En las calles de la Habana ocurren varios asesinatos cada semana; pero uno no se enterará de esto por los periódicos, ni por los propios españoles, ya que tanto el gobierno como los particulares están ansiosos de ocultar a los extranjeros el reprochable estado de su ciudad. Cuando el cadáver de un extranjero, o persona de bajo rango es hallado, se le tiende sobre el pavimento en frente de la prisión, y se le deja allí hasta que es reconocido o reclamado por parientes o conocidos; y, por lo tanto, sólo aquellos que tienen que pasar por el lugar de exposición temprano en la mañana, saben cuan a menudo se comete un asesinato.

A pesar de todo esto, rara vez ocurren en la Habana ejecuciones públicas. La negligencia de la policía permite que cuatro de cada cinco ofensores escapen a la detención; mientras muchos de los que son aprehendidos y condenados a muerte se las ingenian para evadir el castigo de la ley. El clero es igualmente poderoso y corrompido y ningún hombre tiene que subir al cadalso en la Habana, cualquiera que sea su crimen, si tiene los medios para satisfacer la rapacidad de la iglesia y sobornar a las autoridades civiles. Un criminal pobre y sin amigos es ejecutado pocos días después de que ha sido dictada su sentencia; pero una persona rica e influyente generalmente se las arregla para posponer la pena capital por una serie de años, y al fin lograr que se le conmute por una multa o la prisión.

Tuve ocasión de conocer tres instancias de este tipo mientras estuve en Cuba.

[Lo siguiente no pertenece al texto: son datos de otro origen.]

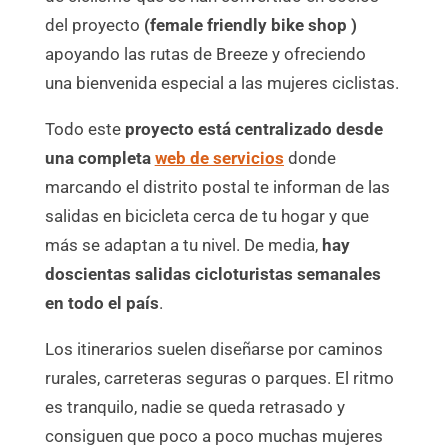
del proyecto
(female friendly bike shop )
apoyando las rutas de Breeze y ofreciendo
una bienvenida especial a las mujeres ciclistas.
Todo este
proyecto está centralizado desde
una completa
web de servicios
donde
marcando el distrito postal te informan de las
salidas en bicicleta cerca de tu hogar y que
más se adaptan a tu nivel. De media,
hay
doscientas salidas cicloturistas semanales
en todo el país
.
Los itinerarios suelen diseñarse por caminos
rurales, carreteras seguras o parques. El ritmo
es tranquilo, nadie se queda retrasado y
consiguen que poco a poco muchas mujeres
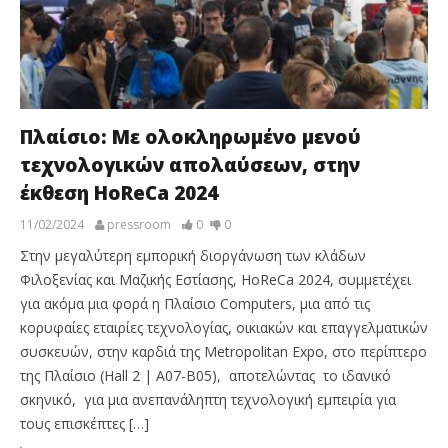
Πλαίσιο: Με ολοκληρωμένο μενού
τεχνολογικών απολαύσεων, στην
έκθεση HoReCa 2024
11/02/2024
pressroom
0
0
Στην μεγαλύτερη εμπορική διοργάνωση των κλάδων
Φιλοξενίας και Μαζικής Εστίασης, HoReCa 2024, συμμετέχει
για ακόμα μια φορά η Πλαίσιο Computers, μια από τις
κορυφαίες εταιρίες τεχνολογίας, οικιακών και επαγγελματικών
συσκευών, στην καρδιά της Metropolitan Expo, στο περίπτερο
της Πλαίσιο (Hall 2 | A07-B05), αποτελώντας το ιδανικό
σκηνικό, για μια ανεπανάληπτη τεχνολογική εμπειρία για
τους επισκέπτες […]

En un caso, dos muchachas, que fueron halladas culpables de haber asesinado a su madre, bajo circunstancias de la más profunda atrocidad, fueron condenadas a muerte. Su crimen excitó la indignación pública en un alto grado, y nadie pensó que tuvieran derecho a la más mínima misericordia o indulgencia.. El populacho esperaba ansiosamente el día señalado para la ejecución, pero cuando este llegó las criminales no fueron presentadas. Pronto se anunció otro día, el cual, sin embargo, también pasó sin que con él llegara el castigo. Después de esto, las dos matricidas y la lenidad mostrada hacia a ellas, gradualmente dejaron de interesar a la opinión pública, y al final, se declaró que infortunadamente habían escapado de la prisión y abandonado la Isla. Pero al cabo del tiempo salió a la luz que un tío rico, por medio de donativos a la iglesia, había logrado diferir dos veces la ejecución de sus sobrinas y, finalmente, que las autoridades civiles en privado les facilitaran los medios de escapar a la Florida.

Hace algunos años, un español que vivía en los suburbios de la Habana descubrió que su esposa sostenía una correspondencia criminal con su confesor. Obcecado por los celos contrató un negro para asesinar al sacerdote. Cuando el asesino hubo cumplido su propósito, se fué a la casa de su empleador a altas horas de la noche y le dijo lo que había hecho, y demandó la compensación prometida; pero el español o no quiso o no pudo dársela y se intercambiaron algunas palabras gruesas, las que habiendo sido oídas por los vecinos, descubrieron todo el asunto. El español fue detenido, juzgado, encontrado culpable, condenado a muerte. Sin embargo, por medio del soborno, logró dilatar su ejecución por más de dos años. Habiéndose agotado sus fondos, la cruz negra y las linternas, la aparición de las cuales anuncia en la Habana que sólo quedan al criminal dos días de vida, fueron exhibidas ante las ventanas de la prisión. Pero a la mañana siguiente, para asombro de todos, fueron súbitamente retiradas; porque el desgraciado matador había, en un esfuerzo desesperado, logrado reunir la pequeña suma de dinero, y había comprado con ella un respiro de unas pocas semanas. Al expirar este lapso, fue llevado al cadalso y ejecutado.